Richard Rodgers Theatre
Background: Prior to August, 2011, my sole experience of the American folk opera, Porgy and Bess, included a medley of its selections performed by my middle school concert band. At the ripe age of twelve, I would have rather been playing selections from Rent or something less “dated” in my mind, and so the music of Porgy and Bess faded away from my memory until last summer, when it was announced that a new production of The Gershwins’ Porgy and Bess to be directed by Diane Paulus would be playing at the American Repertory Theatre (ART) in Cambridge, MA. Needless to say, I decided it was time for my more cultured adult self to give Porgy and Bess another chance. I thoroughly enjoyed this cast. Now that they have transferred to Broadway and won a Tony Award for Best Revival, I decided to pay a second visit to Porgy and Bess on the Great White Way.
Synopsis and History: Porgy and Bess tells the love story of Porgy, a poor, lame, black man living in the destitute community of Catfish Row in Charleston, NC in the 1930’s, and Bess, a flawed and conflicted black woman living in the clutches of her jealous and possessive lover, Crown, and her drug dealer, Sportin’ Life. Despite his physical limitations, Porgy attempts to offer Bess a new life free from Crown and “happy dust”.
Porgy and Bess is based on the play, Porgy, which is based on DuBose Heyward’s novel of the same name. After opening at the Colonial Theatre on September 30, 1935, the production transferred to Broadway’s Alvin Theatre on October 10th of the same year, where it ran for 124 performances before beginning a four-city tour. A talented cast of trained opera singers arrived in Washington DC’s National Theatre only to discover that the theatre did not allow black patrons.
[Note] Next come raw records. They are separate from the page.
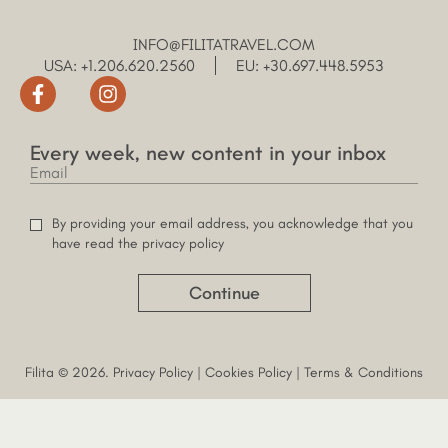
INFO@FILITATRAVEL.COM
USA: +1.206.620.2560
EU: +30.697.448.5953
Every week, new content in your inbox
By providing your email address, you acknowledge that you
have read the privacy policy
Continue
Filita © 2026.
Privacy Policy
|
Cookies Policy
|
Terms & Conditions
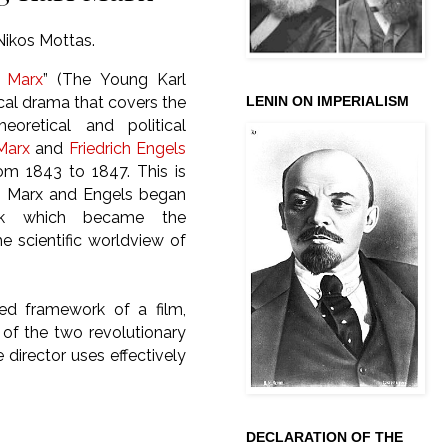
Nikos Mottas.
l Marx
” (The Young Karl
LENIN ON IMPERIALISM
rical drama that covers the
theoretical and political
Marx
and
Friedrich Engels
rom 1843 to 1847. This is
n Marx and Engels began
rk which became the
e scientific worldview of
ted framework of a film,
k of the two revolutionary
e director uses effectively
DECLARATION OF THE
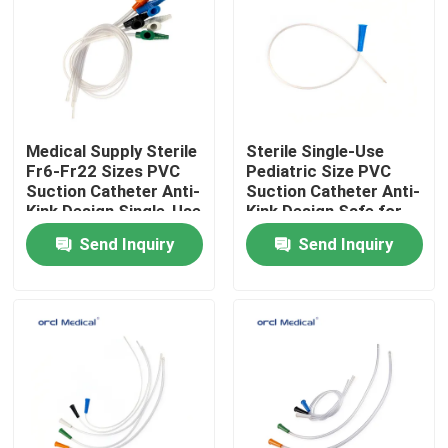
VR Show
About Us
Medical Supply Sterile
Sterile Single-Use
Fr6-Fr22 Sizes PVC
Pediatric Size PVC
Factory Tour
Suction Catheter Anti-
Suction Catheter Anti-
Kink Design Single-Use
Kink Design Safe for
Neonatal & Children’s
Send Inquiry
Send Inquiry
Quality Control
Respiratory Care
Contact Us
News
Reinforced Endotracheal Tube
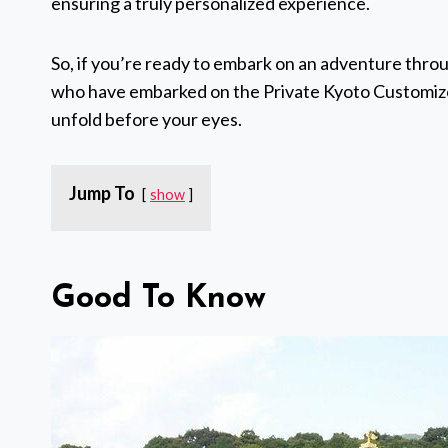
ensuring a truly personalized experience.
So, if you’re ready to embark on an adventure throu
who have embarked on the Private Kyoto Customized 
unfold before your eyes.
Jump To
show
Good To Know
The cast refused to perform under such circumstances, which ultimately led to the National Theatre’s desegregation, a milestone at the time. The opera spurred controversy among some African-Americans, who viewed it as a racial stereotype. When the opera opened, many felt that African-Americans were portrayed as violent, uneducated, indigent drug-seekers, which would further validate the stereotype at that time. The Broadway playbill gives a brief, but insightful synopsis of the opera’s history and significance, which I found to be very helpful in understanding the plot.
The Gershwins’ Porgy and Bess has been revised, cut down from its original four-hour duration, and “modernized” by director Diane Paulus, which has also been controversial to some, most notably, Stephen Sondheim.
Comments: The Gershwins' Porgy and Bess showcases an extremely talented cast at their best. Five-time Tony Award winner Audra McDonald gives a heart-wrenching performance as Bess. Playing Bess eight times per week must be exhausting, but she does it flawlessly. Norm Lewis gave a Tony-worthy performance as the naive, but beloved Porgy, portraying the character’s journey as a victim protected by his neighbors who evolves into a man of great strength. Norm Lewis was the stand-out performer in Porgy and Bess and one of my biggest reasons for seeing the show twice. David Alan Grier is oddly endearing as Bess’ drug dealer Sportin’ Life. He’s so bad, but you just can’t hate him- maybe because his character provides moments of comic relief in the midst of turmoil and tragedy. I especially appreciated the funny exchanges between him and matriarch Natasha Yvette Williams (Mariah). Phillip Boykin was terrifying as Crown, as he should be. Nikki Renee Daniels (Clara) and Joshua Henry (Jake) stood out vocally with their performances of “Summertime” and “A Woman Is A Sometime Thing” respectively. Bryonha Marie Parham’s performance of “My Man’s Gone Now” is theatre at its finest.
Many critics have argued that Diane Paulus’ revised version of Porgy and Bess has stripped the opera of its essence. Without having seen other productions, I am not able to comment on this belief. What I can tell you is that The Gershwins’ Porgy and Bess offers a powerful score with elements of folk, jazz, spirituals, and blues, enjoyable choreography, and a well-constructed plot, which has been further clarified since ART. In the era of Wicked, Rent, and The Book of Mormon, a four-hour opera with three intermissions may not be appealing to the younger generation of theatre-goers. Diane Paulus’ revisions certainly render the opera more accessible and appealing to that generation, and if this was her goal, then job well done. Regardless of interpretation, Porgy and Bess can forever be appreciated for its preservation of American history and its indelible role in civil rights.